The then property Nos. 98/99 Johannesstraße counts as a ghetto house, because several flats were designated “living quarters for Jews” by the Gestapo and the municipality. From this address at least a further 17 persons were deported between May 1942 and January 1945, of whom only three survived.
Commemorating Erich Dublon, 1890 - 1942,
deported on 11 August 1942, Auschwitz;
Commemorating Wilhelm Dublon, born in 1889,
deported on 15 January 1944, Auschwitz.
The brothers Erich and Wilhelm Dublon were co-owners of the shoe trading firm Dublon. Their father had founded the company in 1898 and was co-owner until his death in 1940. In the shop at No. 46 Anger they sold products of the shoe company Hess. Opposite, at No. 27 Anger, they managed the shoe shop Salamander. They had to give up these businesses in May 1938 after Salamander and Hess withdrew the franchises. One year later Wilhelm, his wife Erna (born in 1903), their daughters Lore (born in 1927) and Eva (born in 1933) as well as Erich Dublon embarked on the refugee ship “St. Louis”. Erich kept a dairy on the way. The failure of their escape has entered history as the “Odyssey of the St. Louis”. The Dublons disembarked and were accepted by Belgium and so, less than a year later, were once again at peril from German fascism. Wilhelm was interned in Mechelen on 23 December 1943, his wife with the two children on 8 January 1944. Seven days later the deportation of the family to Auschwitz extermination camp began. Erich had already been transported from Mechelen to Auschwitz in August 1942. The death register documents his death on 3 September 1942.
Johanna Dublon, the widowed mother, left the Erfurt ghetto house No. 69 Kartäuserstraße on 18 September 1942; she died in the ghetto of Theresienstadt on 14 December 1942.
Commemorating Herta Simon, born in 1921,
deported on 9 May 1942, Ghetto Belzyce.
Herta Simon lived in Blankenhain. Her war-disabled father ran a button and clothes shop there until his death in 1931. Her mother, Klara Simon, continued the business until the “Aryanisation” in 1938. The grandmother, Sara Simon, was also a member of the household. The three women moved to No. 5 Lutherstraße in Erfurt together in early November 1938. Herta worked temporarily as a housemaid in 1939 and 1940 out of town.
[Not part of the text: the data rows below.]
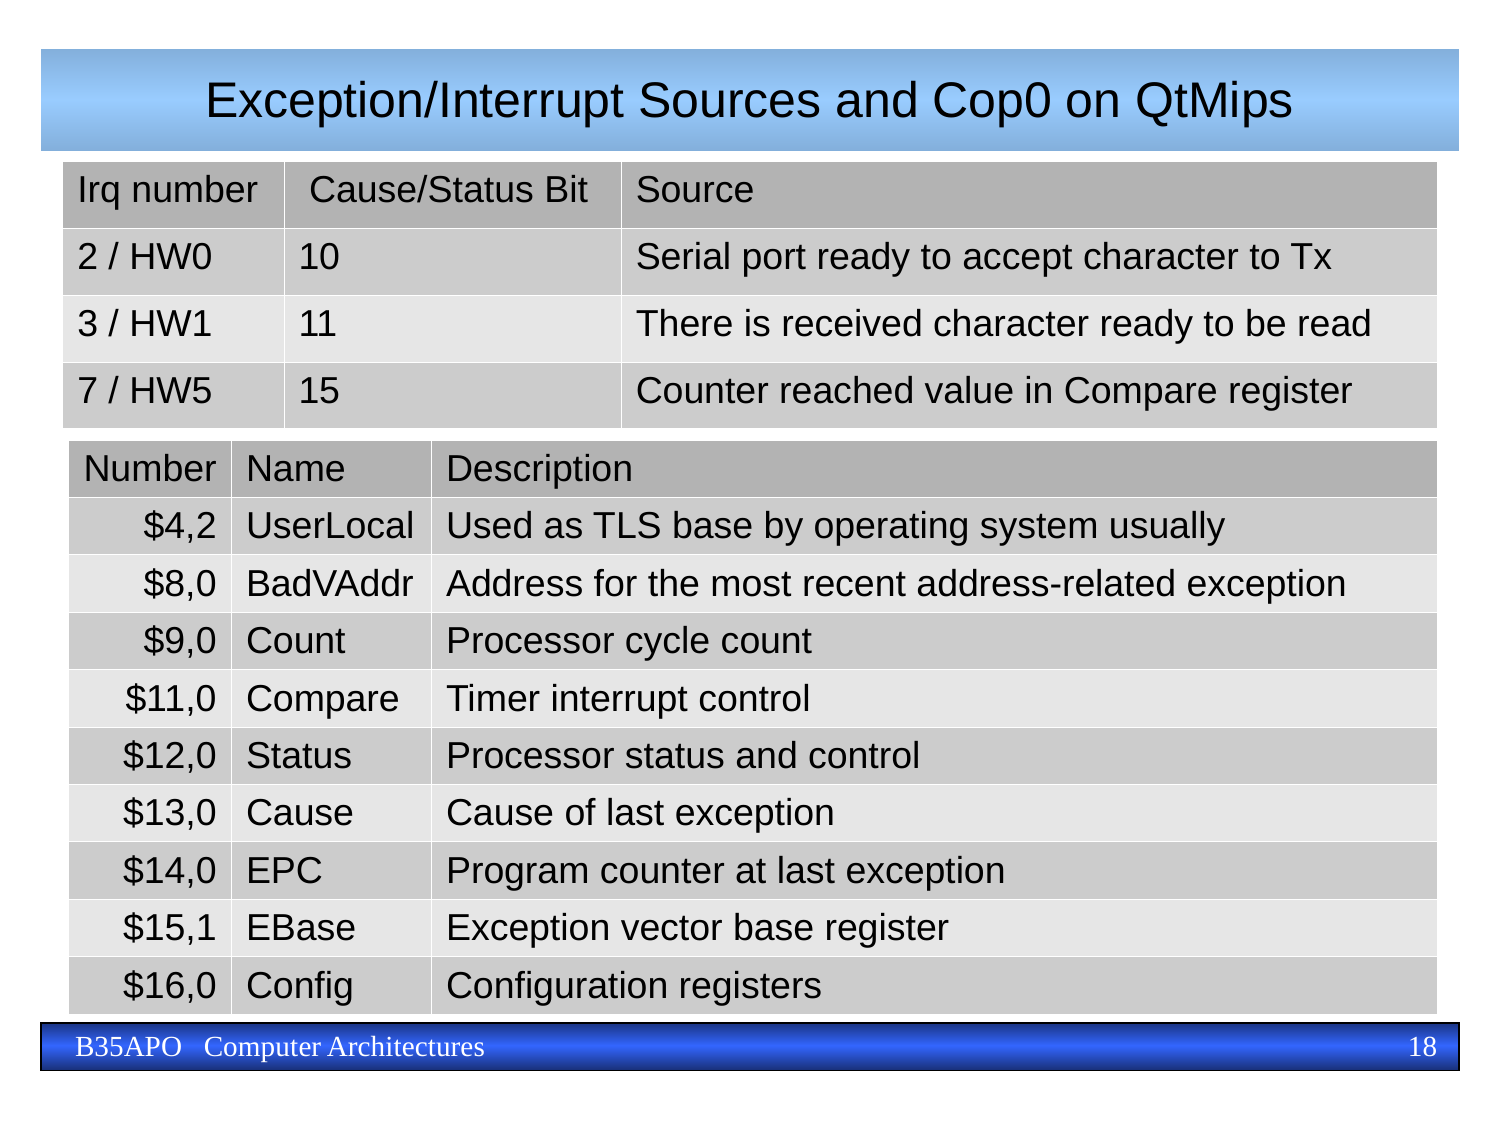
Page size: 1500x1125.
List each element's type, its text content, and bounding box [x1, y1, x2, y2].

table_cell $15,1 [69, 900, 231, 956]
table_cell $12,0 [69, 728, 231, 784]
table_cell 3 / HW1 [63, 296, 284, 362]
table_cell $9,0 [69, 613, 231, 669]
table_cell Counter reached value in Compare register [622, 363, 1437, 428]
title Exception/Interrupt Sources and Cop0 on QtMips [41, 49, 1459, 151]
table_cell Count [232, 613, 431, 669]
table_header Name [232, 441, 431, 497]
table_cell There is received character ready to be read [622, 296, 1437, 362]
table_cell 10 [285, 229, 621, 295]
table_cell Program counter at last exception [432, 842, 1437, 899]
table_cell $16,0 [69, 957, 231, 1014]
table_cell Compare [232, 670, 431, 727]
table_header Number [69, 441, 231, 497]
table_cell $8,0 [69, 555, 231, 612]
table_cell BadVAddr [232, 555, 431, 612]
table_cell 15 [285, 363, 621, 428]
table_header Irq number [63, 162, 284, 228]
table_cell Cause of last exception [432, 785, 1437, 841]
table_cell Serial port ready to accept character to Tx [622, 229, 1437, 295]
table_cell Exception vector base register [432, 900, 1437, 956]
table_cell $4,2 [69, 498, 231, 554]
table_cell Processor cycle count [432, 613, 1437, 669]
table_cell Status [232, 728, 431, 784]
table_cell Cause [232, 785, 431, 841]
table_cell Used as TLS base by operating system usually [432, 498, 1437, 554]
table_cell UserLocal [232, 498, 431, 554]
table_cell Config [232, 957, 431, 1014]
table_cell Configuration registers [432, 957, 1437, 1014]
table_cell 7 / HW5 [63, 363, 284, 428]
table_header Source [622, 162, 1437, 228]
table_cell Address for the most recent address-related exception [432, 555, 1437, 612]
table_cell Timer interrupt control [432, 670, 1437, 727]
table_cell $11,0 [69, 670, 231, 727]
table_cell 2 / HW0 [63, 229, 284, 295]
table_cell 11 [285, 296, 621, 362]
table_cell $13,0 [69, 785, 231, 841]
table_cell Processor status and control [432, 728, 1437, 784]
table_cell EPC [232, 842, 431, 899]
table_cell $14,0 [69, 842, 231, 899]
table_header Cause/Status Bit [285, 162, 621, 228]
table_header Description [432, 441, 1437, 497]
table_cell EBase [232, 900, 431, 956]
She had an offer of working in a household in Scotland, but the outbreak of the Second World War prevented her emigrating. In September 1941 Herta was deployed as forced labourer in Erfurt. On 8 May Herta had was forced to leave for a “destination unknown”. Her mother as well as four fellow lodgers were also sent away. In the early morning of 9 May they had to come to the station. The next stop was the detention camp at Weimar. The next day they were deported to the district of Lublin.